To do
**A.** According to the article on architecture and neuroscience, what percentage of their lives do modern humans spend inside built environments by some estimates?
**B.** Extend the article on architecture and neuroscience, picking up after its final sentence.

━━ Passage ━━

Architecture in the Age of Neuroscience
By Tiffany Fox, 858-246-0353, email@example.com
San Diego, Calif., June 2, 2011 — By some estimates, modern humans spend 90 percent of their lives inside built environments. Yet neuroscientists are only just beginning to investigate how the human brain responds to these environments — and how architects can design structures to potentially enhance cognitive function.
A lecture and discussion last week at the University of California, San Diego, touched on some of the latest findings about the relationship between the brain and the built environment, including a surprising disconnect between designing for a healthy planet vs. designing for healthy brains. The event, “Great Expectations: Architecture in the Age of Neuroscience,” was held at the UC San Diego division of the California Institute for Telecommunications and Information Technology (Calit2) and was organized by the Academy of Neuroscience for Architecture (ANFA) in partnership with UCSD, the Salk Institute and the NewSchool of Architecture and Design.

━━━
━━ Stored data ━━

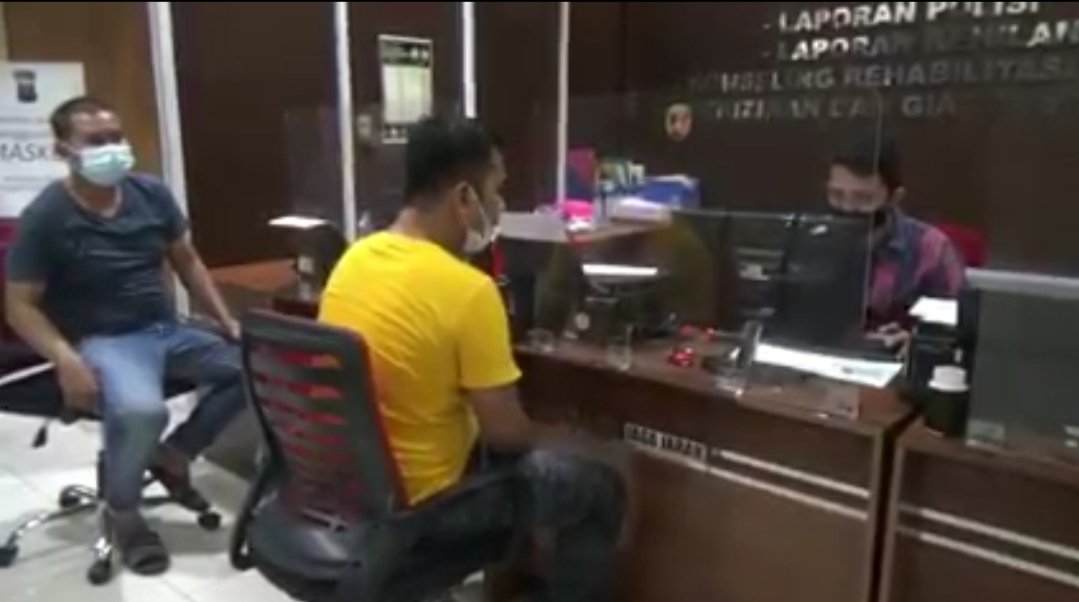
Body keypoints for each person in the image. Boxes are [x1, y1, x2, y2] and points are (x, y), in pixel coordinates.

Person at [319, 116, 626, 602]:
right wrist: (571, 437)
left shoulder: (353, 261)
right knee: (598, 487)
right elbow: (507, 435)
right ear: (465, 197)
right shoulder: (468, 292)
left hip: (352, 490)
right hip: (431, 510)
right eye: (496, 189)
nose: (499, 205)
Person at [4, 97, 245, 575]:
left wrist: (225, 320)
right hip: (104, 340)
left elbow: (187, 260)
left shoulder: (150, 194)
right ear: (63, 150)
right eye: (96, 141)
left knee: (259, 369)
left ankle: (173, 455)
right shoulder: (46, 216)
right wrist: (65, 358)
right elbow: (19, 305)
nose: (112, 148)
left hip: (164, 328)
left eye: (116, 137)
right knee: (141, 411)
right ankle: (124, 513)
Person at [826, 135, 965, 346]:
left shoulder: (931, 249)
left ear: (894, 198)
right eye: (837, 195)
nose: (847, 208)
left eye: (863, 199)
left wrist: (915, 340)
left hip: (892, 360)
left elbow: (949, 331)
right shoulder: (810, 239)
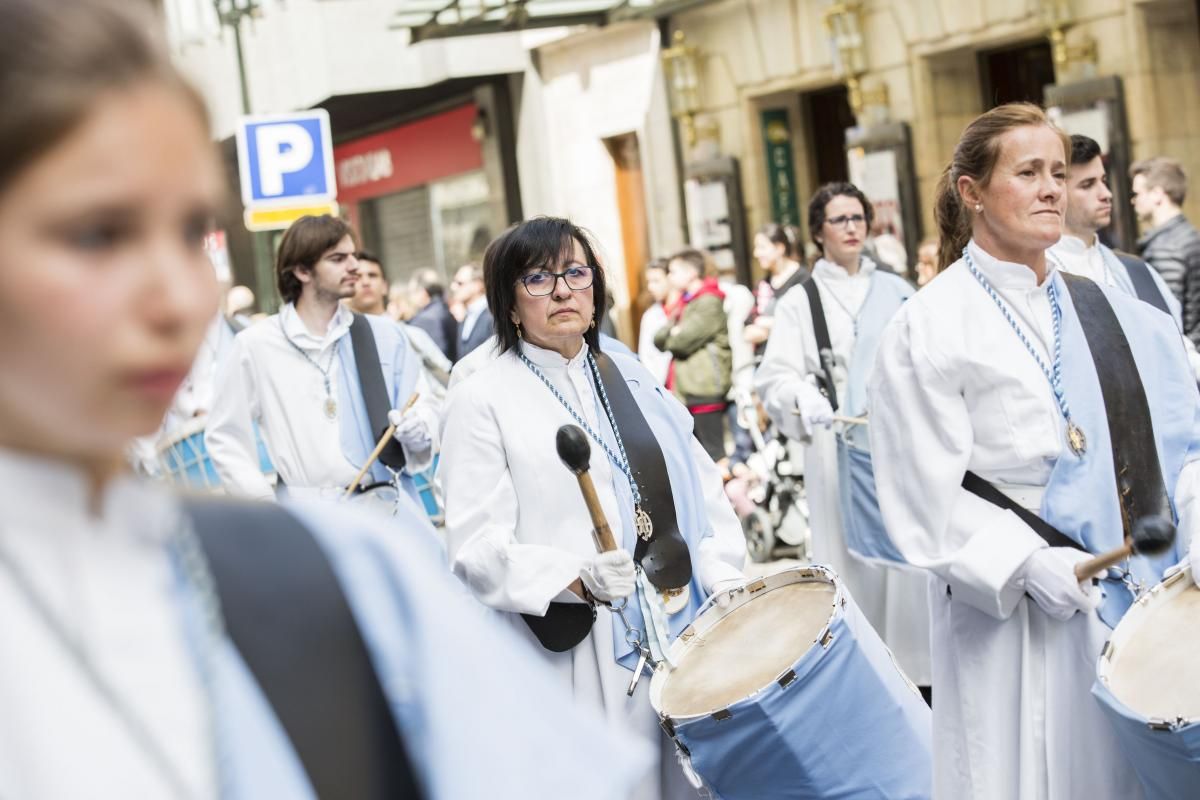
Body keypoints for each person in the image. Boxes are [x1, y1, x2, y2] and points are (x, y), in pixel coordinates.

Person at [0, 2, 647, 798]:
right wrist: (260, 498)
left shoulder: (334, 575)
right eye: (98, 233)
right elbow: (232, 440)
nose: (181, 299)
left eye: (186, 234)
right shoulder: (263, 360)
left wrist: (409, 434)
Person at [869, 102, 1200, 799]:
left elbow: (1179, 442)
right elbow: (920, 494)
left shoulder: (1113, 307)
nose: (1052, 187)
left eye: (1057, 172)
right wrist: (1021, 562)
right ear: (973, 193)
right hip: (1020, 618)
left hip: (1139, 601)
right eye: (1027, 173)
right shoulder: (929, 325)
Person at [440, 217, 747, 800]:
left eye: (575, 272)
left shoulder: (629, 372)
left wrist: (722, 570)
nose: (562, 291)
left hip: (680, 623)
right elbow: (475, 547)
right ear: (508, 304)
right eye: (537, 278)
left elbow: (699, 486)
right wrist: (574, 578)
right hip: (581, 653)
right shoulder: (484, 396)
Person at [753, 182, 931, 689]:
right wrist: (800, 397)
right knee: (853, 566)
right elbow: (774, 376)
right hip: (837, 448)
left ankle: (921, 676)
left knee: (909, 567)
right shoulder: (800, 301)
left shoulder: (896, 289)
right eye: (840, 220)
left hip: (898, 444)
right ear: (817, 232)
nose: (853, 228)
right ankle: (868, 675)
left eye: (859, 217)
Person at [206, 215, 440, 507]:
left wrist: (420, 427)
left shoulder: (386, 335)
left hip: (388, 507)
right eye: (339, 258)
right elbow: (226, 437)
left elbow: (424, 405)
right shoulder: (255, 345)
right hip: (308, 517)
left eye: (353, 255)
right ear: (303, 271)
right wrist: (264, 506)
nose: (355, 266)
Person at [1050, 135, 1200, 377]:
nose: (1106, 194)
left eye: (1103, 181)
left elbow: (1175, 346)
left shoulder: (1135, 270)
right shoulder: (1041, 273)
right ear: (1056, 193)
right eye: (1087, 185)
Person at [654, 248, 733, 461]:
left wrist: (675, 333)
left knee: (715, 457)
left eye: (673, 271)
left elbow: (682, 341)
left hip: (704, 390)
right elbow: (659, 338)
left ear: (691, 273)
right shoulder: (685, 302)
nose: (669, 277)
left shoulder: (708, 301)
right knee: (697, 460)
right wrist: (675, 331)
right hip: (686, 392)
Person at [352, 251, 452, 392]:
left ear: (385, 286)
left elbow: (443, 380)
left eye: (372, 275)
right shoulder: (343, 342)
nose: (366, 282)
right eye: (357, 276)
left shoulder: (413, 336)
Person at [1131, 156, 1200, 346]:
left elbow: (1164, 318)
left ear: (1157, 194)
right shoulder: (1190, 235)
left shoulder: (1166, 247)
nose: (1133, 201)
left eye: (1138, 193)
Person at [743, 223, 809, 356]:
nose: (756, 253)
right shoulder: (763, 284)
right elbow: (748, 331)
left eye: (762, 247)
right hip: (764, 363)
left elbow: (805, 322)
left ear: (780, 248)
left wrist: (767, 324)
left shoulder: (803, 279)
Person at [636, 259, 673, 385]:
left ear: (671, 279)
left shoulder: (687, 308)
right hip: (664, 388)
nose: (650, 287)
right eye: (648, 282)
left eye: (656, 281)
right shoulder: (650, 316)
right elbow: (645, 357)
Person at [408, 267, 458, 361]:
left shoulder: (427, 319)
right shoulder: (442, 309)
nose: (410, 298)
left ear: (423, 292)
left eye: (412, 292)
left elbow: (436, 360)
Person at [452, 263, 493, 360]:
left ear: (477, 285)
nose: (453, 287)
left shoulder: (492, 315)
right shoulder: (466, 315)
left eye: (460, 283)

━━━

Task-by-task outputs
**A.** 90 percent

**B.**
Guest speaker Alison Whitelaw, senior principal of San Diego-based Platt/Whitelaw Architects, remarked that it’s possible for a building to qualify as ‘green’ according to internationally recognized standards established by Leadership in Energy and Environmental Design (LEED) “without meeting optional requirements for interior environmental quality, thermal comfort or daylight views.”
Yet as Whitelaw noted, at least one study by the Heschong Mahone Group demonstrated that daylight views in school buildings led to a 20 percent improvement in scores on math and reading tests. In other words, even as architects increasingly design high-performance buildings to meet LEED criteria for sustainability, they might be trivializing architectural aspects that are truly necessary for nurturing what Whitelaw calls “high-performance occupants.”
“What we still don’t know is if daylight impacts vision and cognition and therefore leads to better test scores, or if light impacts circadian rhythms and leads to better sleep, which would also have an impact on test scores,” she explains. “I’m not a neuroscientist, although sometimes I wish I were in order to gain a deeper insight these sorts of relationships.”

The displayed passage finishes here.